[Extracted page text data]
-------------------------

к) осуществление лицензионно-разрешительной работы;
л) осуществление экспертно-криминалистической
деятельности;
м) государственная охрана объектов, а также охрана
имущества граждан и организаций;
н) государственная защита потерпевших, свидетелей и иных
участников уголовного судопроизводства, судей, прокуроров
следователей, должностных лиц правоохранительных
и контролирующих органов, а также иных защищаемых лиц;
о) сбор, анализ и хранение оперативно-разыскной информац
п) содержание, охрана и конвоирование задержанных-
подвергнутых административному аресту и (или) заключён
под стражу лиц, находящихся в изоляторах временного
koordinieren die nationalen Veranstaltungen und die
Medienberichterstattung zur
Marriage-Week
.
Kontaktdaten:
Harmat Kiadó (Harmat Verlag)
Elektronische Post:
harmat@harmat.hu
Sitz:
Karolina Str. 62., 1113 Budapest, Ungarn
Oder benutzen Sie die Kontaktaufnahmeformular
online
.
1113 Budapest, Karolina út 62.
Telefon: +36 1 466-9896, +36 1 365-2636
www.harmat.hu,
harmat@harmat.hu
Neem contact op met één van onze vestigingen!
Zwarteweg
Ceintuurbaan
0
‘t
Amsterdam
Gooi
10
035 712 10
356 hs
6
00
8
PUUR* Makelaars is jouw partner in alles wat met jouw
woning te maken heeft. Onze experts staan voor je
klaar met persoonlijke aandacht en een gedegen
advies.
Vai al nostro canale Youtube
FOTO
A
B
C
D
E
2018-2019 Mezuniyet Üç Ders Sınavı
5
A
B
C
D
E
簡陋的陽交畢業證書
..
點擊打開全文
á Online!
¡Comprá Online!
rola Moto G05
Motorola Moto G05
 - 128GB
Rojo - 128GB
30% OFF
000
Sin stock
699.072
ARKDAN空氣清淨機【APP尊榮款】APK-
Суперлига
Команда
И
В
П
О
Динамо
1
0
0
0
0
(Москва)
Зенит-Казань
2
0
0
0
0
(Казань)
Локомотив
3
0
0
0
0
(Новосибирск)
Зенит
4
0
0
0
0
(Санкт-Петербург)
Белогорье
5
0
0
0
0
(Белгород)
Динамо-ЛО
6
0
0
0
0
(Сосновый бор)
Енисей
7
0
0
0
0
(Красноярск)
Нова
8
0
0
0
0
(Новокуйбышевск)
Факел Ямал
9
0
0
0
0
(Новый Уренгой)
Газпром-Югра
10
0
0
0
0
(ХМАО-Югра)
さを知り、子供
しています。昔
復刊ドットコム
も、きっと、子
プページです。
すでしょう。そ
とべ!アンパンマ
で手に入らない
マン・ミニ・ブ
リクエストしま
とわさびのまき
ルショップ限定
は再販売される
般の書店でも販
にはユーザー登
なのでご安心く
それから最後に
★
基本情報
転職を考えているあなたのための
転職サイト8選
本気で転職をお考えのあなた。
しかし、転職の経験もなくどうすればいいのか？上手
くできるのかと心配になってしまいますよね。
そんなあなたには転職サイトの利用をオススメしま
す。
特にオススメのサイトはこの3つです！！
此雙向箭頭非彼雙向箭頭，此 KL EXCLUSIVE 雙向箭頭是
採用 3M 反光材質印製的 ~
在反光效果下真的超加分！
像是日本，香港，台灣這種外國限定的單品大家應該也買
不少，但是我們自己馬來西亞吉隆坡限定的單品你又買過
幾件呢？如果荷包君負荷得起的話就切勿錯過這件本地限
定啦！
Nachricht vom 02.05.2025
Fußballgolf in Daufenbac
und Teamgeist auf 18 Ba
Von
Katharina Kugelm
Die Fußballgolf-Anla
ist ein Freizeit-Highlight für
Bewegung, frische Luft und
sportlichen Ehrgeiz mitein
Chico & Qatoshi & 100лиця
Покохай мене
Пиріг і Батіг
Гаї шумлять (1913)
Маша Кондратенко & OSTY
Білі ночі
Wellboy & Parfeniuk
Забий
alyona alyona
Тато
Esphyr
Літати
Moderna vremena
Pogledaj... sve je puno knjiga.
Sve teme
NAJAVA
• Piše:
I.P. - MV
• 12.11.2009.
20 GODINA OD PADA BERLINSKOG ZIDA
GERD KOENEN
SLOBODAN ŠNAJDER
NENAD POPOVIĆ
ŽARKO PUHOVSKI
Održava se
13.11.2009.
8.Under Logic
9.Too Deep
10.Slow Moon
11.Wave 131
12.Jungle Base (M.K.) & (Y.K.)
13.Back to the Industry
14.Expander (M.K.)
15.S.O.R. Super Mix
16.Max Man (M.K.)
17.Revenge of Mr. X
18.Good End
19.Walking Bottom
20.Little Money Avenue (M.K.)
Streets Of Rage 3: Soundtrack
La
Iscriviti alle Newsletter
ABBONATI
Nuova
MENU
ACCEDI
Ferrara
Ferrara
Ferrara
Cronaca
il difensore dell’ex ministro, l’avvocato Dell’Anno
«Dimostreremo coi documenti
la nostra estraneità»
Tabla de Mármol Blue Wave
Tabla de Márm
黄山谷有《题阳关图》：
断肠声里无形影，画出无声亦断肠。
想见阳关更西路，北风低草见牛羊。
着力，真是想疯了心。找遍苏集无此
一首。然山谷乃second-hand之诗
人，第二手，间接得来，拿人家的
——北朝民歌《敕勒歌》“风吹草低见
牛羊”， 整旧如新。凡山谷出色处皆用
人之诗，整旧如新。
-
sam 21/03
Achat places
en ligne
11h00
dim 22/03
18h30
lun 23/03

-------------------------

• **PROBLEM DETAILS**: What is asked for is an exact copy of the lines above from the one containing "Moderna vremena" through the one containing "12.Jungle Base (M.K.) & (Y.K.)", and only those.

• **ANSWER FOR THIS EXERCISE**:
Moderna vremena
Pogledaj... sve je puno knjiga.
Sve teme
NAJAVA
• Piše:
I.P. - MV
• 12.11.2009.
20 GODINA OD PADA BERLINSKOG ZIDA
GERD KOENEN
SLOBODAN ŠNAJDER
NENAD POPOVIĆ
ŽARKO PUHOVSKI
Održava se
13.11.2009.
8.Under Logic
9.Too Deep
10.Slow Moon
11.Wave 131
12.Jungle Base (M.K.) & (Y.K.)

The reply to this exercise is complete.